◆ Exercise text:
------------------------

It’s common knowledge that regular exercise improves your quality of life. Exercise helps with weight management, stress reduction, mental clarity, disease prevention, and dozens of other aspects of life that contribute to your quality of life. However, few people know that regular exercise also improves eye health and can help prevent eye disease.
According to the American Academy of Ophthalmology (AAO), moderate exercise can lower intraocular pressure (IOP) and improve blood flow to the retina and optic nerve. Not surprisingly, like most other health benefits related to exercise, IOP improvements are only maintained when exercise programs are sustained. Once you stop exercising, your IOP returns to previous levels. In fact, according to one study of more than 5,000 people published by EyeSmart News, an AAO publication, maintaining exercise programs is so pivotal to your health that it can reduce the risk of glaucoma by more than 25%.
So, what is considered an acceptable exercise regimen? For adults, The Centers for Disease Control (CDC) recommends 150 minutes of moderate activity weekly plus muscle-strengthening activities on 2 or more days each week. Moderate activity means you’re working hard enough to raise your heart rate or break a sweat.

------------------------

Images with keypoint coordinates
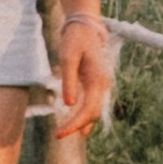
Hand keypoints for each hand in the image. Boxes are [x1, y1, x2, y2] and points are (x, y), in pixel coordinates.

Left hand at [55, 13, 115, 140]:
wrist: (85, 28)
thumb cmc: (75, 40)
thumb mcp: (67, 57)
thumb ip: (69, 80)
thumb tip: (69, 104)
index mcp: (98, 80)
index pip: (89, 109)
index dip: (75, 123)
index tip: (61, 133)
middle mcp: (103, 85)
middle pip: (93, 114)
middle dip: (77, 126)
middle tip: (59, 135)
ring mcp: (101, 86)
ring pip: (94, 111)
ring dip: (82, 124)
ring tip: (65, 133)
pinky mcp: (95, 85)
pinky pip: (92, 105)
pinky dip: (85, 116)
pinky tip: (77, 125)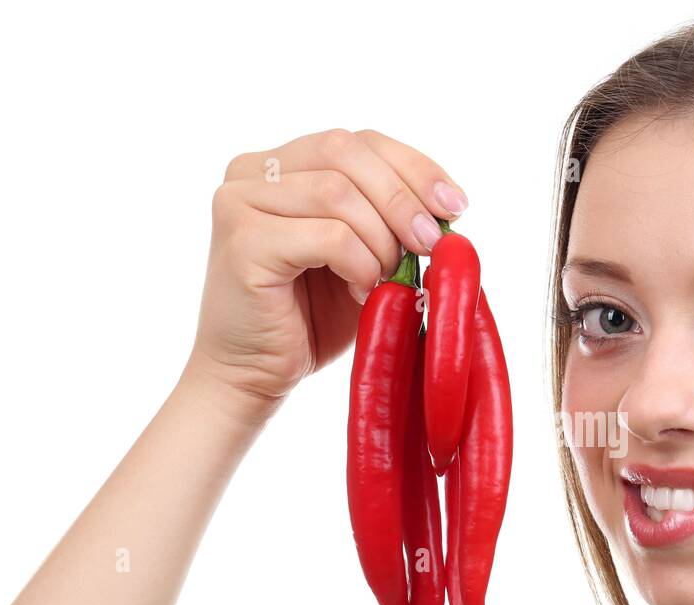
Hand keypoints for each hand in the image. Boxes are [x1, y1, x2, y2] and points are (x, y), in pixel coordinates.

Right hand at [190, 127, 467, 409]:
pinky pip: (327, 236)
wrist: (255, 374)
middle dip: (402, 199)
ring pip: (338, 193)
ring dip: (380, 239)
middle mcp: (252, 171)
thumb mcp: (363, 255)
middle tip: (429, 244)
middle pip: (345, 152)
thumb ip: (391, 220)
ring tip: (385, 278)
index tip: (454, 206)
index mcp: (283, 165)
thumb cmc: (311, 318)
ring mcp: (239, 202)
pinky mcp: (243, 243)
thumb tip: (449, 206)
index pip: (358, 140)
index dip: (414, 167)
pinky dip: (360, 264)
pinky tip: (361, 292)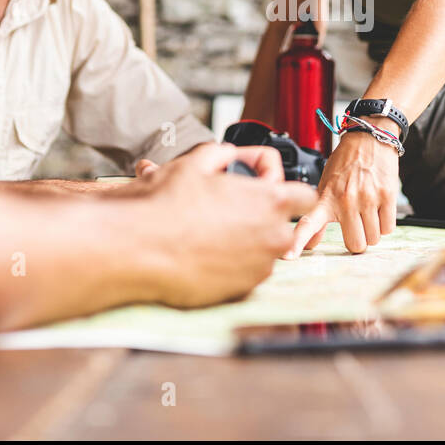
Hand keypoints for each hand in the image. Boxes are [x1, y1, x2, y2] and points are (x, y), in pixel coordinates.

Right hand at [133, 143, 316, 306]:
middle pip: (284, 226)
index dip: (287, 191)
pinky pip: (245, 274)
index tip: (266, 190)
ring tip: (211, 232)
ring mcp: (259, 267)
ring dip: (247, 241)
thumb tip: (227, 155)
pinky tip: (204, 254)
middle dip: (264, 218)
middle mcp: (273, 237)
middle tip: (231, 211)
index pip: (305, 196)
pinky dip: (232, 265)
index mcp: (270, 202)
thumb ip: (223, 154)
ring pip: (264, 251)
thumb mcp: (195, 163)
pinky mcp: (241, 290)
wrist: (139, 249)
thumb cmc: (167, 205)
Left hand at [287, 126, 400, 256]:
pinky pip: (388, 228)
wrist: (370, 137)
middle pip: (356, 245)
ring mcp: (367, 198)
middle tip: (356, 224)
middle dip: (358, 239)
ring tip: (368, 212)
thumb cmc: (346, 163)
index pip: (309, 223)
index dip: (298, 241)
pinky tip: (378, 208)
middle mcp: (346, 200)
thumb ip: (320, 216)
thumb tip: (311, 245)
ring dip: (372, 231)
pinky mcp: (387, 195)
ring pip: (373, 238)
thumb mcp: (326, 185)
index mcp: (326, 198)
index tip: (288, 256)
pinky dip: (384, 224)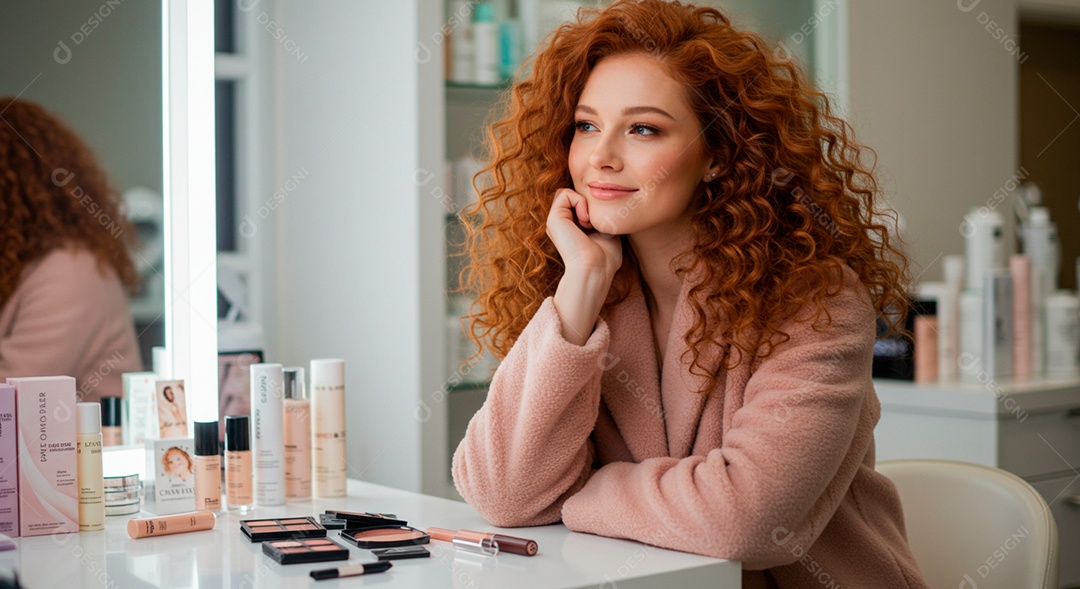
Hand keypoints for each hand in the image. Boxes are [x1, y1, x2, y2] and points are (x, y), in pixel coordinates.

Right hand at [547, 189, 622, 344]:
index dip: (592, 206)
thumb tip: (611, 210)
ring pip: (567, 193)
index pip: (578, 203)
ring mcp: (555, 221)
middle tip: (594, 223)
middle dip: (587, 204)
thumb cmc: (605, 258)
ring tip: (589, 223)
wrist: (595, 269)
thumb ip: (603, 220)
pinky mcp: (554, 218)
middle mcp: (560, 224)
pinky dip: (579, 202)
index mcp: (570, 228)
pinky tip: (585, 221)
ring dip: (583, 203)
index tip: (600, 225)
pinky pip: (565, 193)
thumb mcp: (606, 232)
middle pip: (572, 196)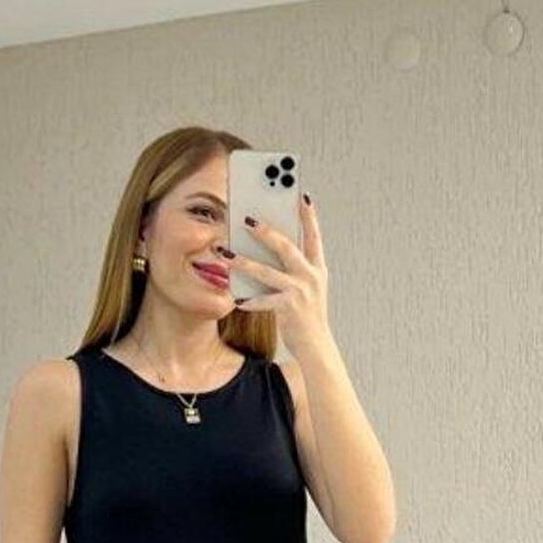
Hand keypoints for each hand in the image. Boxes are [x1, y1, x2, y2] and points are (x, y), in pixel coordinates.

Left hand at [223, 194, 330, 359]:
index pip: (313, 236)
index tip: (301, 195)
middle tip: (246, 218)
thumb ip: (291, 268)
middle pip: (286, 246)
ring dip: (243, 261)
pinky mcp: (289, 308)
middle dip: (266, 231)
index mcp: (317, 268)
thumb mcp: (305, 288)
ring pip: (266, 271)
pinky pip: (263, 300)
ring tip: (224, 252)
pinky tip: (235, 298)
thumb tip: (266, 247)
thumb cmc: (306, 315)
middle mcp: (311, 276)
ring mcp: (301, 291)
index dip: (308, 216)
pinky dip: (248, 300)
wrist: (316, 347)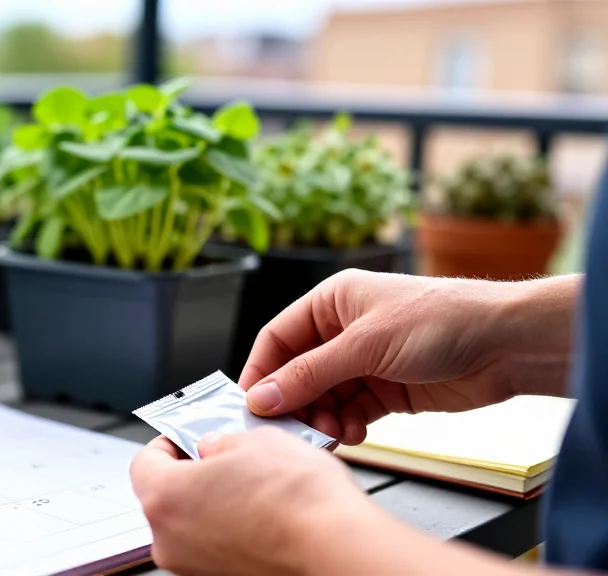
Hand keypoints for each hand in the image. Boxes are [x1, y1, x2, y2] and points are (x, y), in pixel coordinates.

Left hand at [130, 427, 372, 575]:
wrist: (336, 547)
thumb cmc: (296, 499)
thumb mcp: (254, 439)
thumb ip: (221, 441)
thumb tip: (215, 446)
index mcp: (163, 498)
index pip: (145, 461)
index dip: (170, 441)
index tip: (189, 434)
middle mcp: (170, 540)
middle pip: (168, 495)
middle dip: (195, 471)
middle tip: (228, 454)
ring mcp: (196, 567)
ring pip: (194, 522)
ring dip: (216, 500)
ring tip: (255, 481)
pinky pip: (217, 544)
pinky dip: (234, 526)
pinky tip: (264, 510)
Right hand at [238, 270, 577, 444]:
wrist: (507, 345)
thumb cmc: (442, 320)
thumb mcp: (364, 346)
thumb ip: (309, 375)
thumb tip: (262, 397)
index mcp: (331, 302)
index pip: (277, 339)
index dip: (261, 372)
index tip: (251, 406)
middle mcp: (344, 330)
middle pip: (298, 373)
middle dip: (295, 403)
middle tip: (295, 430)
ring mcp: (365, 361)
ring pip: (323, 397)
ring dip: (322, 418)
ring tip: (332, 432)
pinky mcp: (387, 390)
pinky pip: (350, 412)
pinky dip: (347, 425)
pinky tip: (355, 433)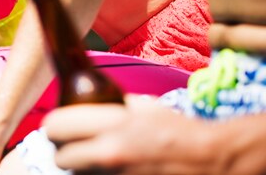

------------------------

◆ Task description: Can you reproduce the text on exercise and eye health word for word, between "According to the" and "more than 25%.", inclusive?

◆ Output:
According to the American Academy of Ophthalmology (AAO), moderate exercise can lower intraocular pressure (IOP) and improve blood flow to the retina and optic nerve. Not surprisingly, like most other health benefits related to exercise, IOP improvements are only maintained when exercise programs are sustained. Once you stop exercising, your IOP returns to previous levels. In fact, according to one study of more than 5,000 people published by EyeSmart News, an AAO publication, maintaining exercise programs is so pivotal to your health that it can reduce the risk of glaucoma by more than 25%.